The cost of supplying the load as shown in Fig. 9.26 can be written as:

$$ {\text{C}} = {\text{X}}\left( {{\text{a}} + {\text{f}} \cdot {\text{T}}} \right) + \left( {{\text{Y}} - {\text{X}}} \right)\left( {{\text{b}} + {\text{g}} \cdot {\text{H}}} \right) $$

(9.24)

where T is the total hours in a year (8760).

We are now going to analyse how the cost changes due to changes in peak and off-peak demand.

Case 1: Peak load demand changes by 1 kW

As the installed capacity is fully used, when the peak load demand increases by 1 kW, the utility has to install an additional peak capacity of 1 kW. This is shown by the coloured rectangle above Y. The new cost of production is given by:

$$ {\text{C}}1 = {\text{X}}\left( {{\text{a}} + {\text{f}} \cdot {\text{T}}} \right) + \left( {{\text{Y}} + 1 - {\text{X}}} \right)\left( {{\text{b}} + {\text{g}} \cdot {\text{H}}} \right) $$

(9.25)

$$ {\text{The incremental cost is}}\,\Delta {\text{C}}1 = {\text{C}}1 - {\text{C}} = {\text{b}} + {\text{g}} \cdot {\text{H}} $$

(9.26)

This suggests that an additional demand during the peak period leads to two types of costs: the fixed cost and the running cost and the consumers should bear these costs if the tariff has to be cost-reflective.

Case 2: Demand increases during off-peak period

As the off-peak capacity is fully used, the utility has to install 1 kW of off-peak capacity. As the off-peak capacity will be available for peak load as well, the peak capacity will be reduced by 1 kW. The cost of supply can be written as:

$$ {\text{C}}2 = \left( {{\text{X}} + 1} \right)\left( {{\text{a}} + {\text{f}} \cdot {\text{T}}} \right) + \left[ {Y - \left( {X + 1} \right)} \right]\left( {b + g \cdot H} \right) $$

(9.27)

The incremental cost is given by

$$ \Delta {\text{C}}2 \, = {\text{ C}}2 \, {-}{\text{C}} = \left( {{\text{a}} + {\text{f}} \cdot {\text{T}}} \right){-}\left( {{\text{b}} + {\text{g}}.{\text{H}}} \right) = \left( {{\text{a}} - {\text{b}}} \right) + \left( {{\text{f}} \cdot {\text{T}}{-}{\text{ g}} \cdot {\text{H}}} \right) $$

(9.28)

From Eq. 9.27, (a − b) = (g − f).H

Replacing Eq. 9.27 in Eq. 9.28, we get

$$ \Delta {\text{C}}2 = {\text{f}} \cdot \left( {{\text{T}} - {\text{H}}} \right) $$

(9.29)

The supplementary cost is equal to the cost of running the off-peak capacity during the off-peak hours (T − H).
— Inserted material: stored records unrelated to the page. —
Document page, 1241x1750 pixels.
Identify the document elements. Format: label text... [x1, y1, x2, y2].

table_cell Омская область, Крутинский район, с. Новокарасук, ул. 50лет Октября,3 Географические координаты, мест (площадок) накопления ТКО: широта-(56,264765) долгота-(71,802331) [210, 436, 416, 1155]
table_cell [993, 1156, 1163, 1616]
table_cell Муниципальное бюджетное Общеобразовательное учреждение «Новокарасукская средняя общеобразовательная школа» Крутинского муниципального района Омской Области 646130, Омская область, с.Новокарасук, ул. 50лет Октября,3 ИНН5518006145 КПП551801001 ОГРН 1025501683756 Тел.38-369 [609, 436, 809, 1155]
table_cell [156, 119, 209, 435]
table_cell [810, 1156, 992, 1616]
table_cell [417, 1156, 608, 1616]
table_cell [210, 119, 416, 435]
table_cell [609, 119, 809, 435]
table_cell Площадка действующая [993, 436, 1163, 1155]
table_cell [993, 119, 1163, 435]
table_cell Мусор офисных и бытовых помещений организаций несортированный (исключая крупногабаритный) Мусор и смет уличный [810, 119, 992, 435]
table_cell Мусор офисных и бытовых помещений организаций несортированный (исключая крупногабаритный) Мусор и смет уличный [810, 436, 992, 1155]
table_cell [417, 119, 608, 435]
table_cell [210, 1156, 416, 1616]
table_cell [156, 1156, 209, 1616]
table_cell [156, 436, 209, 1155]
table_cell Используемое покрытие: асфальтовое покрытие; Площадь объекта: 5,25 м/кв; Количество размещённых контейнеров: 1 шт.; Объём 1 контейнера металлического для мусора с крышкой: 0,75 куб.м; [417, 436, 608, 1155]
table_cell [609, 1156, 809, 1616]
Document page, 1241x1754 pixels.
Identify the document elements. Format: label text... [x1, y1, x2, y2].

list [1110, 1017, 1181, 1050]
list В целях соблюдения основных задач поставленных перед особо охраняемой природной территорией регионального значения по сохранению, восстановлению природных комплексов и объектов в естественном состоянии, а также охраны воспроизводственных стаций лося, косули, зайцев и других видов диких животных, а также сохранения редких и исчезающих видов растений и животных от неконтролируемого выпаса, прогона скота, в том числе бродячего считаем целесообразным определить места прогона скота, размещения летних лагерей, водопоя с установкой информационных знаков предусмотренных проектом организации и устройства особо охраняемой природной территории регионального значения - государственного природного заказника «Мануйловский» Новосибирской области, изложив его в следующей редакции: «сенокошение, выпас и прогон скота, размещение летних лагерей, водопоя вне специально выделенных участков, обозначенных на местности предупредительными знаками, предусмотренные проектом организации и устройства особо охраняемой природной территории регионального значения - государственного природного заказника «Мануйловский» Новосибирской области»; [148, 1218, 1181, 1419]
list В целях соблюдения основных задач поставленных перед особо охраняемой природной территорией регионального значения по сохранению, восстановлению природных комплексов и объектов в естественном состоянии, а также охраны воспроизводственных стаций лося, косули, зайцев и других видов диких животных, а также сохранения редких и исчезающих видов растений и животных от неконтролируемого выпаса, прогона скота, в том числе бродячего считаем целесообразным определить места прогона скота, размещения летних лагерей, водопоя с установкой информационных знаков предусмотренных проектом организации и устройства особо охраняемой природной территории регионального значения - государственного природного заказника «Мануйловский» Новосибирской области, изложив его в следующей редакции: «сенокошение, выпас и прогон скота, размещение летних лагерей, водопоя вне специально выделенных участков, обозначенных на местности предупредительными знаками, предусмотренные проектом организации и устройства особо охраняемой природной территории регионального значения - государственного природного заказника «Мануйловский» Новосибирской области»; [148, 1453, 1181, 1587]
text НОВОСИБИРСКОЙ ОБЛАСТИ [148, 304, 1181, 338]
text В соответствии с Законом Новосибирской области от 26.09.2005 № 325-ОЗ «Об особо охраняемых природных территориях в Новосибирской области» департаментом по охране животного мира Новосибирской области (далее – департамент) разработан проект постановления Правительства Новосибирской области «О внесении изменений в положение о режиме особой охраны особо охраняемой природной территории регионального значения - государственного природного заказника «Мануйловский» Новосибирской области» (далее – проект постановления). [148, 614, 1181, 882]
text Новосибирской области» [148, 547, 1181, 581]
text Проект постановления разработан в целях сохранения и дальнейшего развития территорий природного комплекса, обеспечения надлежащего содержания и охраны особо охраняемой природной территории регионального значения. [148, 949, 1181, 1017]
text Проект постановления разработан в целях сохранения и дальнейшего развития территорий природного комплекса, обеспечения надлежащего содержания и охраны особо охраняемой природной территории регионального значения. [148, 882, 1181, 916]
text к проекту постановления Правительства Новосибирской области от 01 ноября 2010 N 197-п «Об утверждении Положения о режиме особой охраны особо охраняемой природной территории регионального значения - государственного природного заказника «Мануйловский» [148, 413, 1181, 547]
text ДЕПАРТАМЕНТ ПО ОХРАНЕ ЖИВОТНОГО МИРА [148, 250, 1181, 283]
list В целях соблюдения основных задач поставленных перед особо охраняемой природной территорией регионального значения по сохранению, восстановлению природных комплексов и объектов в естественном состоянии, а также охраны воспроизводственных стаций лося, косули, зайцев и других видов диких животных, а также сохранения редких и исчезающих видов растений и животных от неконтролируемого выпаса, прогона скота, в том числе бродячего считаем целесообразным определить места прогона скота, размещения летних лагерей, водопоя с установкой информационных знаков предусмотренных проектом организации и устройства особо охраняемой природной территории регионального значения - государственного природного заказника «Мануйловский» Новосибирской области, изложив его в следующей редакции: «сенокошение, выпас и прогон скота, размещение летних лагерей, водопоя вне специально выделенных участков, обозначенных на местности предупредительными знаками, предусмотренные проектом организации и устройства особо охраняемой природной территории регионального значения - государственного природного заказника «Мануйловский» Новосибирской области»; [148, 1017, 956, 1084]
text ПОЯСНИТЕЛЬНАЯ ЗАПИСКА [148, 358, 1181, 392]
There is no fixed cost attached here and hence consumers coming to the grid during off-peak hours should pay only the running cost.

Case 3: Demand increases during the entire period

In this case, the total demand increases by 1 kW throughout. The total cost of supply is given by:

$$ {\text{C}}3 = \left( {{\text{X}} + 1} \right)\left( {{\text{a}} + {\text{f}} \cdot {\text{T}}} \right) + \left( {{\text{Y}} - {\text{X}}} \right)\left( {{\text{b}} + {\text{g}} \cdot {\text{H}}} \right) $$

(9.30)

Hence, the incremental cost is given by

$$ \Delta {\text{C}}3 = {\text{a}} + {\text{f}} \cdot {\text{T}} . $$

(9.31)

This suggests that the total incremental cost of supply has to be borne by the consumers in this case.